En début de semaine, le syndicat a adressé des demandes d’autorisation pour l’exercice du transport via les applications intelligentes au ministère de l’Intérieur ainsi qu’aux autorités de tutelle, au profit des chauffeurs affiliés à ses structures. Cette démarche repose sur le dépôt de demandes individuelles, encadrées sur le plan syndical, avec pour objectif de faire passer une activité exercée jusque-là dans l’illégalité vers un cadre organisationnel clair et structuré. Selon le syndicat, ces demandes sont accompagnées de dossiers professionnels détaillés. Ceux-ci rassemblent l’ensemble des données relatives aux chauffeurs et aux plateformes numériques sur lesquelles ils opèrent, notamment les années d’expérience, le nombre de courses effectuées, les évaluations attribuées par les clients, les horaires de travail ainsi que d’autres informations professionnelles jugées nécessaires.
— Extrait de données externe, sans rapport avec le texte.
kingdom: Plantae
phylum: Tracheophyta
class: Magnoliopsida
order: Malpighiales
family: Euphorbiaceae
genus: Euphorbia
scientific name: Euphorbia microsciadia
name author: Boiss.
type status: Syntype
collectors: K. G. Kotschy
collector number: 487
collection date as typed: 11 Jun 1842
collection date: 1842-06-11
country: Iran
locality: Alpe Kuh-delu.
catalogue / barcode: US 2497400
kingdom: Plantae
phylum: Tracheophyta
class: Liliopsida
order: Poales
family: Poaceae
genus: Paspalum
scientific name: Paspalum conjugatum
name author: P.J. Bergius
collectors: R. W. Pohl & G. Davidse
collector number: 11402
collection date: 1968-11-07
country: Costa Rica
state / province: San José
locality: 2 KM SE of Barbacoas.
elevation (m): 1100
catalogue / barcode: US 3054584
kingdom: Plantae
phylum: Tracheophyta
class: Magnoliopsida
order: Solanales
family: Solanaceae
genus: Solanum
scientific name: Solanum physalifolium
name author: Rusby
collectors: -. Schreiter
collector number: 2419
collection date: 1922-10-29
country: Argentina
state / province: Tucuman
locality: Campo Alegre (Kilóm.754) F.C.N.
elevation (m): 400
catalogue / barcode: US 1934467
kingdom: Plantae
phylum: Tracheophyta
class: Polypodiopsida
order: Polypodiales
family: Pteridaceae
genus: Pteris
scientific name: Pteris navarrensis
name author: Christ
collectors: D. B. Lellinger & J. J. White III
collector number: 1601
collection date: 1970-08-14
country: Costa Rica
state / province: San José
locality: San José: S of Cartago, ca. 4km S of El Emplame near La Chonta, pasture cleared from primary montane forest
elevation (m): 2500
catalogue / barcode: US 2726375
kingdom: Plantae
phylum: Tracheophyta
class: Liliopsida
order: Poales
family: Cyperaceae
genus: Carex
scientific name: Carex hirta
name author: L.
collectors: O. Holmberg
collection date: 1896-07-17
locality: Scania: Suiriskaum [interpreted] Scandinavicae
Objectif affiché: permettre aux autorités compétentes de disposer d’une vision globale et précise de la réalité des pratiques au sein du secteur, écrit Al Ahdath Al Maghribia. Avec cette initiative, la Confédération démocratique du transport affirme son attachement au dialogue responsable et au plaidoyer institutionnel avec l’ensemble des parties prenantes. Elle insiste sur la nécessité d’aboutir à une législation équitable, capable à la fois de protéger les droits des chauffeurs et de répondre aux attentes des usagers en matière de qualité et de modernisation des services. Parallèlement, le ministre de l’Intérieur, Abdelouafi Laftit, s’est exprimé sur la question de l’utilisation des applications de transport intelligent. Il a indiqué que son département travaille actuellement à l’élaboration d’une réforme législative et réglementaire globale visant à encadrer ce secteur selon une approche qui concilie modernisation des services et respect du cadre juridique en vigueur. Cette orientation, a-t-il précisé, s’inscrit dans la volonté du ministère de trouver un équilibre délicat entre l’innovation technologique et la garantie des droits légaux de l’ensemble des intervenants, qu’il s’agisse des professionnels traditionnels ou des utilisateurs de ces nouveaux services.
Le ministre a également souligné que cette réforme était menée dans le cadre d’un chantier gouvernemental conjoint, en coordination avec les départements et institutions concernés, afin de mettre en place un dispositif juridique clair et cohérent régissant l’activité des plateformes numériques qui assurent l’intermédiation entre chauffeurs et clients. Le projet repose sur une approche participative associant différents ministères et instances spécialisées, dans le but de développer des mécanismes juridiques et procéduraux capables d’accompagner l’évolution technologique du secteur du transport tout en garantissant une concurrence équitable entre les acteurs, explique Al Ahdath Al Maghribia.
Dans l’attente de l’aboutissement de ce chantier, le ministère de l’Intérieur affirme accompagner les professionnels à travers l’émission de décisions préfectorales encadrant les conditions d’exercice via ces plateformes, de manière à assurer le respect des textes légaux en vigueur et la protection des droits des professionnels comme des usagers. De leur côté, les syndicats professionnels continuent d’appeler l’autorité de tutelle à mettre un terme au transport non autorisé et à l’utilisation anarchique des applications intelligentes, tout en plaidant pour un renforcement des contrôles et des sanctions à l’encontre des contrevenants. Les représentants syndicaux insistent toutefois sur le fait que les professionnels ne s’opposent pas par principe aux applications numériques. Ils réclament au contraire la modernisation du secteur et l’intégration de ces outils dans un cadre légal juste et équilibré, seul à même de trancher définitivement sur ce dossier et de mettre fin à l’instabilité qui caractérise aujourd’hui les transports publics.